### [WORK TO BE COMPLETED]
List every book the passage on idea revolutions mentions by name.

### [PROVIDED TEXT]
────────────────────

People love an idea revolution. There’s an old framing trick used by cranks (and marketers) to sell their idea: pretend your theory Y (a slight modification of the established theory X) is actually a revolution, and you’re David coming up against an entrenched, dogmatic Goliath of X. Often this is done by exaggerating the hell out of X in your refutation of it. (This last trick is a framing device for a strawman fallacy). The New Testament portrays Jesus’s ideas as revolutionary even though most were already in the Hebrew Bible (eg. love your neighbour as yourself comes not from “nice” Jesus but from “nasty” Leviticus).
Alas, public intellectuals aren’t immune to pretending they’re rewriting history books. A huge offender was Stephen Jay Gould, the uber-famous evolutionary biologist. I love reading him: it combines wonder at his poetic explanation of the deeper meanings of biological processes with incensed rage at some of his ideological drivel (sometimes in the course of 1 page). Here are some examples just from the first 2/3 of Ever Since Darwin:
- As a trusting student, I had assumed that such constant repetition must be firmly based on copius data. Later I discovered that textbook dogma is self perpetuating; therefore three years ago I was disappointed, but not really surprised, to discover that this widely touted explanation was based on no data whatsoever. (p. 85)

────────────────────

### [INFORMATION GIVEN]
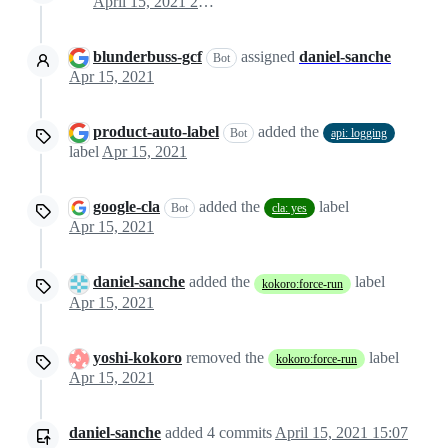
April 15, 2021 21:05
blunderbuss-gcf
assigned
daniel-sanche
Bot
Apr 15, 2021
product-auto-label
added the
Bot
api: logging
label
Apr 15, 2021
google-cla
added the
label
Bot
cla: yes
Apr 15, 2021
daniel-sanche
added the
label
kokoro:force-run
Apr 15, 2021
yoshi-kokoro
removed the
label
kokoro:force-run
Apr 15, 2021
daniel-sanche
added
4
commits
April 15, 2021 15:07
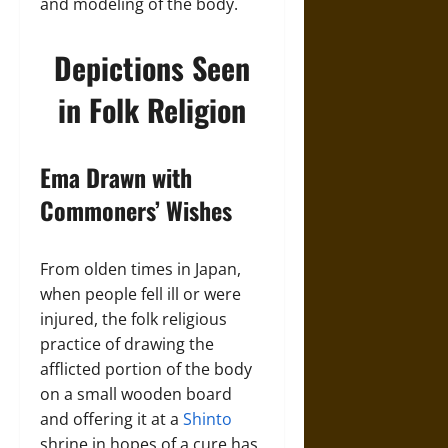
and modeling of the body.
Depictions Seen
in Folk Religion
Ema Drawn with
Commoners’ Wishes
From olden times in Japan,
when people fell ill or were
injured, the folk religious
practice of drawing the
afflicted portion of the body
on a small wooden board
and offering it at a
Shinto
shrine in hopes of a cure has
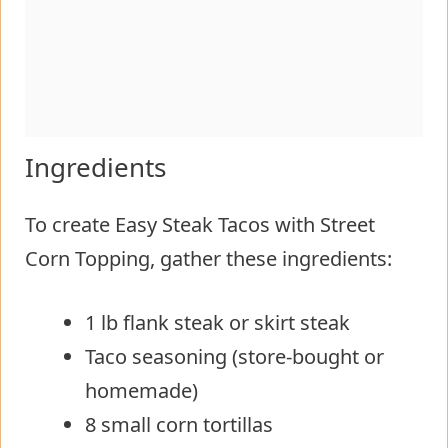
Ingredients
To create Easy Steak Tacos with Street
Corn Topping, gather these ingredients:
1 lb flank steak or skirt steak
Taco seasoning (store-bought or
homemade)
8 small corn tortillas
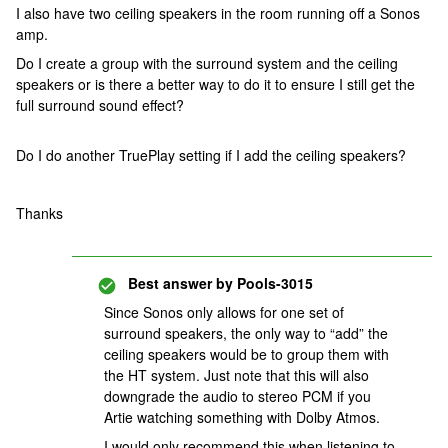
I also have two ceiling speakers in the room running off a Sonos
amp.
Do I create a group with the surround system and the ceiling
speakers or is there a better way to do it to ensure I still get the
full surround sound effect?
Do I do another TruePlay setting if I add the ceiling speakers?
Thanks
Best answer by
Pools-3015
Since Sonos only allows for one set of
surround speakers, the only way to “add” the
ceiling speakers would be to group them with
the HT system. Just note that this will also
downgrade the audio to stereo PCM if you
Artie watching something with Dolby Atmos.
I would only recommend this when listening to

────────────────────

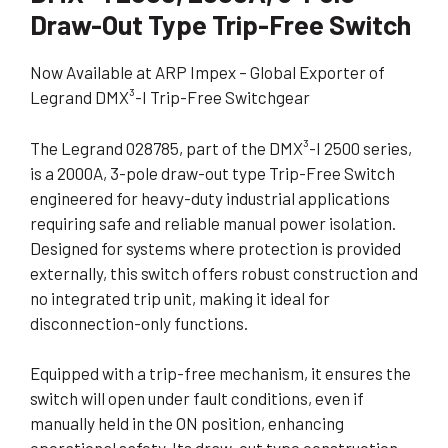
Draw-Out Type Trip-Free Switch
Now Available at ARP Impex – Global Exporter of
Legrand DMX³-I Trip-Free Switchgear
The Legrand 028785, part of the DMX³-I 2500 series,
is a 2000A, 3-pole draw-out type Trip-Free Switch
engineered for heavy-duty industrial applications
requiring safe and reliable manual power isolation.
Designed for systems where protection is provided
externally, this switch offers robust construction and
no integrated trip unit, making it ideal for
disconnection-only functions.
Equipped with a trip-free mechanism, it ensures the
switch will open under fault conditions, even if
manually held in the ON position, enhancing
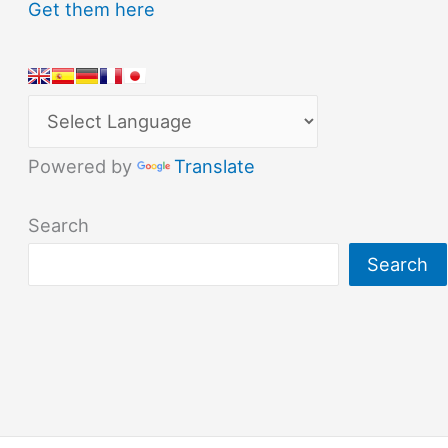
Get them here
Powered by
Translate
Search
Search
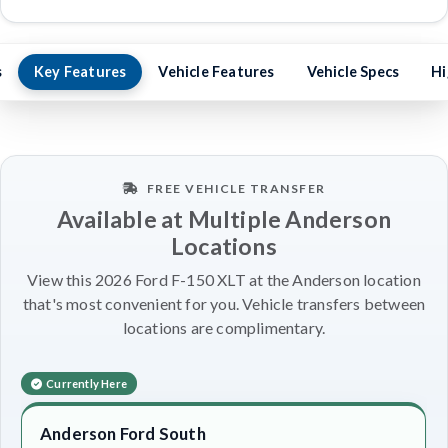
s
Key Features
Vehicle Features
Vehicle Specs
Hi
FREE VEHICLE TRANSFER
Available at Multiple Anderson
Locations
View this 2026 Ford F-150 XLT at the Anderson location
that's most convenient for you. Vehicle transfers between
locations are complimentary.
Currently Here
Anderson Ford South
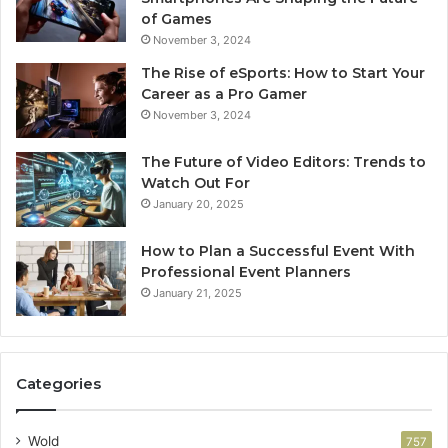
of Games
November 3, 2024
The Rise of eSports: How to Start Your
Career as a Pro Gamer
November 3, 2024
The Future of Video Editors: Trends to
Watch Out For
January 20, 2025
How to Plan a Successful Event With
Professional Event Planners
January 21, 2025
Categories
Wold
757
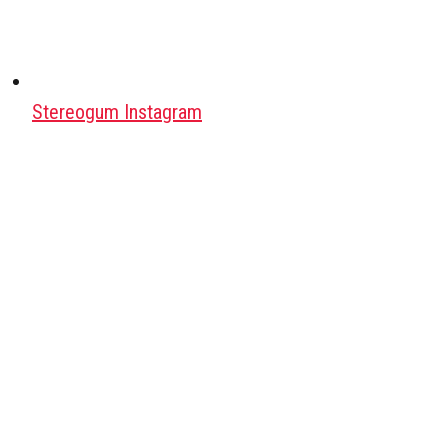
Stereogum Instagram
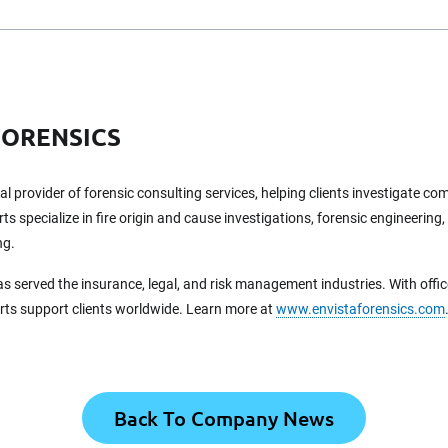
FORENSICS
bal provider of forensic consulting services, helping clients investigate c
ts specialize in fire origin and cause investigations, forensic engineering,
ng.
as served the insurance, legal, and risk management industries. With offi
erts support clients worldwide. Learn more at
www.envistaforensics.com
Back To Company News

────────────────────

### [WORKED SOLUTION]
New Testament, Hebrew Bible, Leviticus, Ever Since Darwin